On the impact in the area widely known as "Mass. and Cass," where the city opened a large men's homeless shelter to replace beds lost on the island:
Porter: "... there [was] a concentration of services in that area to begin with. You add a 400-bed shelter to anything, and that is going to tip the tide. You are going to have a significant number of individuals in extreme high need in that location. ... But it's only recently that the shelters within Massachusetts have adopted a more progressive policy procedures as it relates to substance use.
"For a very long time, if you were an active substance user, you were not able to stay in the shelters. If you had to leave the shelter in the middle of the night to use [drugs] — individuals who are using fentanyl actively are not going to make it through the night without using — if you left the shelter, then you lost your bed for three weeks. ... And so people were saying, 'Well, why am I even going to go into the shelter if I'm going to get kicked out?' ... That is what led to the encampment. And it built a community on Atkinson Street, [with people thinking], 'This is where I go if I am an active substance user.' ... [The] change, of allowing people to come inside [even after using drugs], is why the shelters are now full."
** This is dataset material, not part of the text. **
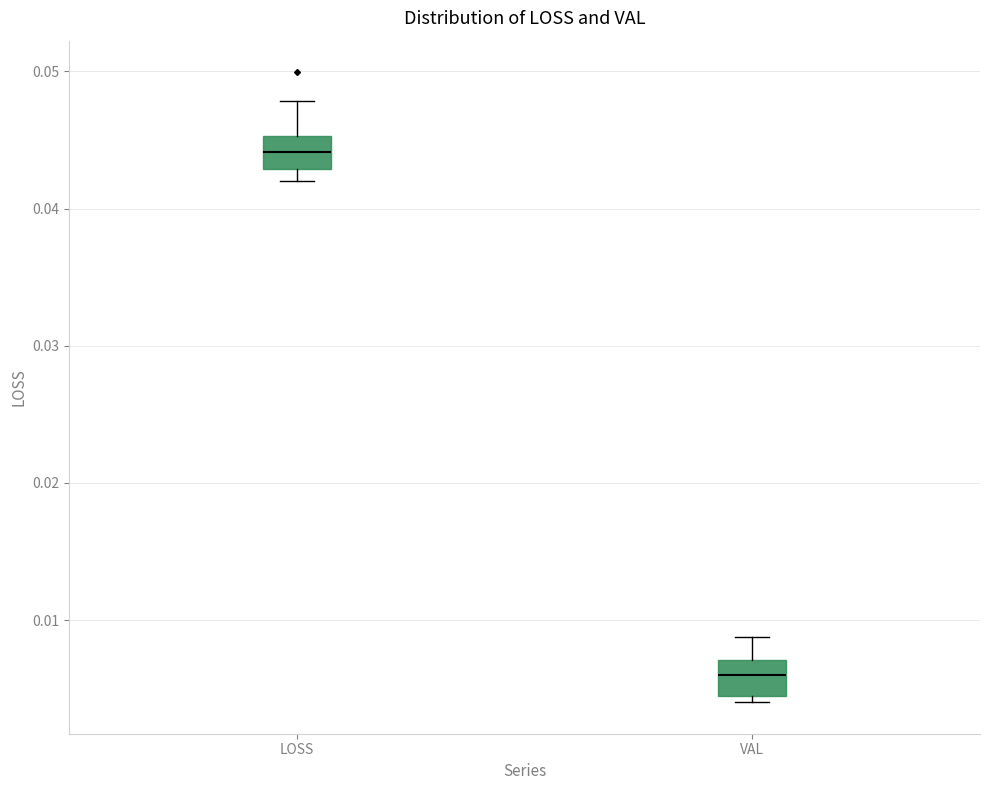

Reading left to right, read every box against the y-axis: the position of its median line, the range the box covers, and the ends of its whiskers. The values are not printed on the chart, so give them approximately, as read against the axis.

LOSS: median 0.044, box 0.043 to 0.045, whiskers 0.042 to 0.048
VAL: median 0.006, box 0.004 to 0.007, whiskers 0.004 (just below the box's lower edge) to 0.009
On the possibility of rebuilding the bridge and opening new programs on the island:
Porter: "It is too valuable of a resource to not use in that way, is my opinion. Boston, it's a crowded city. Nobody wants a detox program in their neighborhood. Nobody wants a large shelter in their neighborhood. If we want to decentralize services from that particular neighborhood, you have to have a place to put them, and it's incredibly difficult to put them anywhere. So let's put them out on the island. I am not convinced it is the end-all be-allsolution to everything, but there is not a detox program for women within the Boston city limits. Where in the world am I going to put that? I'm going to put it on Long Island. We need more shelter beds. The shelters are exploding at the seams and we haven't even hit winter yet."
Nieuwenhuizen: "I think, you know, the reality is we just don't have enough capacity and we know that folks are falling out of care, because there's no next step that's available to them. And so we know we need to continue to expand on services."
Porter: "When having experienced what it felt like to be kind of ripped out of that island, having to go back and gather people's pictures of their children that they left hanging on the wall — and I went back most recently, and those things are still there. There are still posters up. There are still newspapers. ... So it still feels somewhat intense of an experience. So could something better come from that? Well, gosh, you know, we'd be fools to not have something better come from it. We know more today than we knew then."